• [Your task]: Copy every line that contains the string "risk" from the entries below.

◇ ◇ ◇ ◇

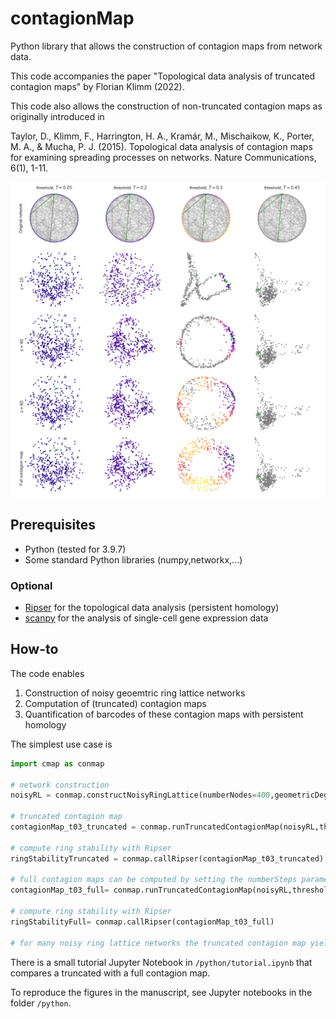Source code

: # contagionMap
Python library that allows the construction of contagion maps from network data.


This code accompanies the paper "Topological data analysis of truncated contagion maps" by Florian Klimm (2022).

This code also allows the construction of non-truncated contagion maps as originally introduced in

Taylor, D., Klimm, F., Harrington, H. A., Kramár, M., Mischaikow, K., Porter, M. A., & Mucha, P. J. (2015). Topological data analysis of contagion maps for examining spreading processes on networks. Nature Communications, 6(1), 1-11.

![embedding example figure](./python/figures/Fig5-embeddingTruncatedContagionMaps.png)


## Prerequisites
- Python (tested for 3.9.7)
- Some standard Python libraries (numpy,networkx,...)
### Optional
- [Ripser](https://github.com/Ripser/ripser) for the topological data analysis (persistent homology)
- [scanpy](https://github.com/theislab/scanpy) for the analysis of single-cell gene expression data

## How-to
The code enables
1. Construction of noisy geoemtric ring lattice networks
2. Computation of (truncated) contagion maps
3. Quantification of barcodes of these contagion maps with persistent homology

The simplest use case is
```Python
import cmap as conmap

# network construction
noisyRL = conmap.constructNoisyRingLattice(numberNodes=400,geometricDegree=6,nongeometricDegree=2)

# truncated contagion map
contagionMap_t03_truncated = conmap.runTruncatedContagionMap(noisyRL,threshold=0.3,numberSteps=20)

# compute ring stability with Ripser
ringStabilityTruncated = conmap.callRipser(contagionMap_t03_truncated)

# full contagion maps can be computed by setting the numberSteps parameter to infinity
contagionMap_t03_full= conmap.runTruncatedContagionMap(noisyRL,threshold=0.3,numberSteps=np.Inf)

# compute ring stability with Ripser
ringStabilityFull= conmap.callRipser(contagionMap_t03_full)

# for many noisy ring lattice networks the truncated contagion map yields a larger ring stability than the full contagion map. For details see the manuscript.

```

There is a small tutorial Jupyter Notebook in `/python/tutorial.ipynb` that compares a truncated with a full contagion map.

To reproduce the figures in the manuscript, see Jupyter notebooks in the folder `/python`.
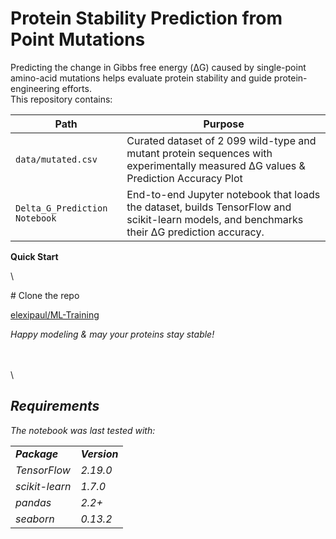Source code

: # **Protein Stability Prediction from Point Mutations**<a id="h.2kmp492q5ije"></a>

Predicting the change in Gibbs free energy (ΔG) caused by single-point amino-acid mutations helps evaluate protein stability and guide protein-engineering efforts.\
This repository contains:

| Path                          | Purpose                                                                                                                                     |
| ----------------------------- | ------------------------------------------------------------------------------------------------------------------------------------------- |
| `data/mutated.csv`            | Curated dataset of 2 099 wild-type and mutant protein sequences with experimentally measured ΔG values & Prediction Accuracy Plot           |
| `Delta_G_Prediction Notebook` | End-to-end Jupyter notebook that loads the dataset, builds TensorFlow and scikit-learn models, and benchmarks their ΔG prediction accuracy. |

**Quick Start**

\


\# Clone the repo

[elexipaul/ML-Training](https://github.com/elexipaul/ML-Training)

_Happy modeling & may your proteins stay stable!_

\
\
\



## **_Requirements_**<a id="h.jx5bns3nivlx"></a>

_The notebook was last tested with:_

|                |               |
| -------------- | ------------- |
| **_Package_**  | **_Version_** |
| _TensorFlow_   | _2.19.0_      |
| _scikit-learn_ | _1.7.0_       |
| _pandas_       | _2.2+_        |
| _seaborn_      | _0.13.2_      |
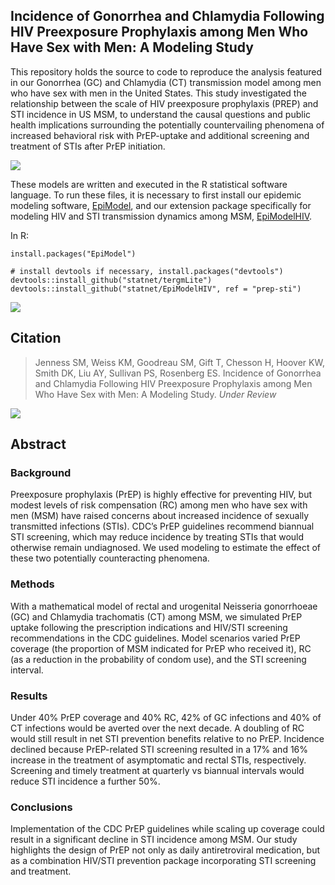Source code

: ## Incidence of Gonorrhea and Chlamydia Following HIV Preexposure Prophylaxis among Men Who Have Sex with Men: A Modeling Study

This repository holds the source to code to reproduce the analysis featured in our Gonorrhea (GC) and Chlamydia (CT) transmission model among men who have sex with men in the United States. This study investigated the relationship between the scale of HIV preexposure prophylaxis (PREP) and STI incidence in US MSM, to understand the causal questions and public health implications surrounding the potentially countervailing phenomena of increased behavioral risk with PrEP-uptake and additional screening and treatment of STIs after PrEP initiation.

<img src="https://github.com/statnet/stiPrEP/raw/master/analysis/Fig1.jpg">


These models are written and executed in the R statistical software language. To run these files, it is necessary to first install our epidemic modeling software, [EpiModel](http://epimodel.org/), and our extension package specifically for modeling HIV and STI transmission dynamics among MSM, [EpiModelHIV](http://github.com/statnet/EpiModelHIV).

In R:
```
install.packages("EpiModel")

# install devtools if necessary, install.packages("devtools")
devtools::install_github("statnet/tergmLite")
devtools::install_github("statnet/EpiModelHIV", ref = "prep-sti")
```

<img src="https://github.com/statnet/stiPrEP/raw/master/analysis/Fig2.jpg">

## Citation

> Jenness SM, Weiss KM, Goodreau SM, Gift T, Chesson H, Hoover KW, Smith DK, Liu AY, Sullivan PS, Rosenberg ES. Incidence of Gonorrhea and Chlamydia Following HIV Preexposure Prophylaxis among Men Who Have Sex with Men: A Modeling Study. _Under Review_

<img src="https://github.com/statnet/stiPrEP/raw/master/analysis/Fig3.jpg">

## Abstract

### Background
Preexposure prophylaxis (PrEP) is highly effective for preventing HIV, but modest levels of risk compensation (RC) among men who have sex with men (MSM) have raised concerns about increased incidence of sexually transmitted infections (STIs). CDC’s PrEP guidelines recommend biannual STI screening, which may reduce incidence by treating STIs that would otherwise remain undiagnosed. We used modeling to estimate the effect of these two potentially counteracting phenomena.

### Methods
With a mathematical model of rectal and urogenital Neisseria gonorrhoeae (GC) and Chlamydia trachomatis (CT) among MSM, we simulated PrEP uptake following the prescription indications and HIV/STI screening recommendations in the CDC guidelines. Model scenarios varied PrEP coverage (the proportion of MSM indicated for PrEP who received it), RC (as a reduction in the probability of condom use), and the STI screening interval.

### Results
Under 40% PrEP coverage and 40% RC, 42% of GC infections and 40% of CT infections would be averted over the next decade. A doubling of RC would still result in net STI prevention benefits relative to no PrEP. Incidence declined because PrEP-related STI screening resulted in a 17% and 16% increase in the treatment of asymptomatic and rectal STIs, respectively. Screening and timely treatment at quarterly vs biannual intervals would reduce STI incidence a further 50%.

### Conclusions
Implementation of the CDC PrEP guidelines while scaling up coverage could result in a significant decline in STI incidence among MSM. Our study highlights the design of PrEP not only as daily antiretroviral medication, but as a combination HIV/STI prevention package incorporating STI screening and treatment. 
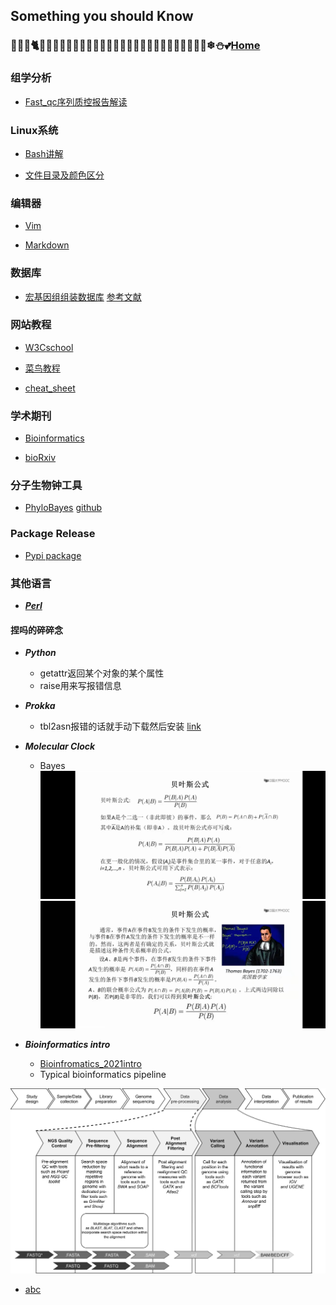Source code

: ## Something you should Know

### 🐸🦄🐾🐈🐇🐬🐠🦉🎈🎊🎀🎀🎀🎄🧸🍕🍟🍙🍤🍨🍧🍦🍰🧁🍬🍓🍄🌸🍀❄⛄💕[Home](https://runjiaji.github.io/blog/)

### 组学分析
- [Fast_qc序列质控报告解读](https://www.jianshu.com/p/a1eb03d63083)

### Linux系统
- [Bash讲解](https://wangdoc.com/bash/intro.html)

- [文件目录及颜色区分](https://blog.csdn.net/superhoy/article/details/52611452)

### 编辑器
- [Vim](https://www.vpser.net/manage/vi.html)

- [Markdown](https://markdown.com.cn/)

### 数据库
- [宏基因组组装数据库](https://genome.jgi.doe.gov/GEMs)   [参考文献](https://escholarship.org/content/qt42k112z2/qt42k112z2.pdf)

### 网站教程
- [W3Cschool](https://www.w3schools.com/)

- [菜鸟教程](https://www.runoob.com/)

- [cheat_sheet](https://simplecheatsheet.com/)

### 学术期刊
- [Bioinformatics](https://academic.oup.com/bioinformatics/)

- [bioRxiv](https://www.biorxiv.org/)

### 分子生物钟工具
- [PhyloBayes](https://hpc.nih.gov/apps/PhyloBayes.html#doc)   [github](https://github.com/bayesiancook/phylobayes/)

### Package Release
- [Pypi package](https://packaging.python.org/tutorials/packaging-projects/)

### 其他语言
- [***Perl***](https://www.perl.org/)

#### 捏吗的碎碎念
- ***Python***
  - getattr返回某个对象的某个属性
  - raise用来写报错信息

- ***Prokka***
  - tbl2asn报错的话就手动下载然后安装 [link](https://www.ncbi.nlm.nih.gov/genbank/tbl2asn2/)

- ***Molecular Clock***
  - Bayes
![Bayes Formula1](https://raw.githubusercontent.com/RunJiaJi/blog/main/Beyes_Formula1.jpg)
![Bayes_Formula2](https://raw.githubusercontent.com/RunJiaJi/blog/main/Beyes_Formula2.jpg)

- ***Bioinformatics intro***
  - [Bioinfromatics_2021intro](src/Bioinformatics_introduction_2021.pdf)
  - Typical bioinformatics pipeline

 ![Typical bioinformatics pipeline](src/Typical_bioinformatics_pipeline.jpeg)
 
 - [abc](./Genome_analysis.html)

◇ ◇ ◇ ◇

• [Answer area]:
This repository holds the source to code to reproduce the analysis featured in our Gonorrhea (GC) and Chlamydia (CT) transmission model among men who have sex with men in the United States. This study investigated the relationship between the scale of HIV preexposure prophylaxis (PREP) and STI incidence in US MSM, to understand the causal questions and public health implications surrounding the potentially countervailing phenomena of increased behavioral risk with PrEP-uptake and additional screening and treatment of STIs after PrEP initiation.
Preexposure prophylaxis (PrEP) is highly effective for preventing HIV, but modest levels of risk compensation (RC) among men who have sex with men (MSM) have raised concerns about increased incidence of sexually transmitted infections (STIs). CDC’s PrEP guidelines recommend biannual STI screening, which may reduce incidence by treating STIs that would otherwise remain undiagnosed. We used modeling to estimate the effect of these two potentially counteracting phenomena.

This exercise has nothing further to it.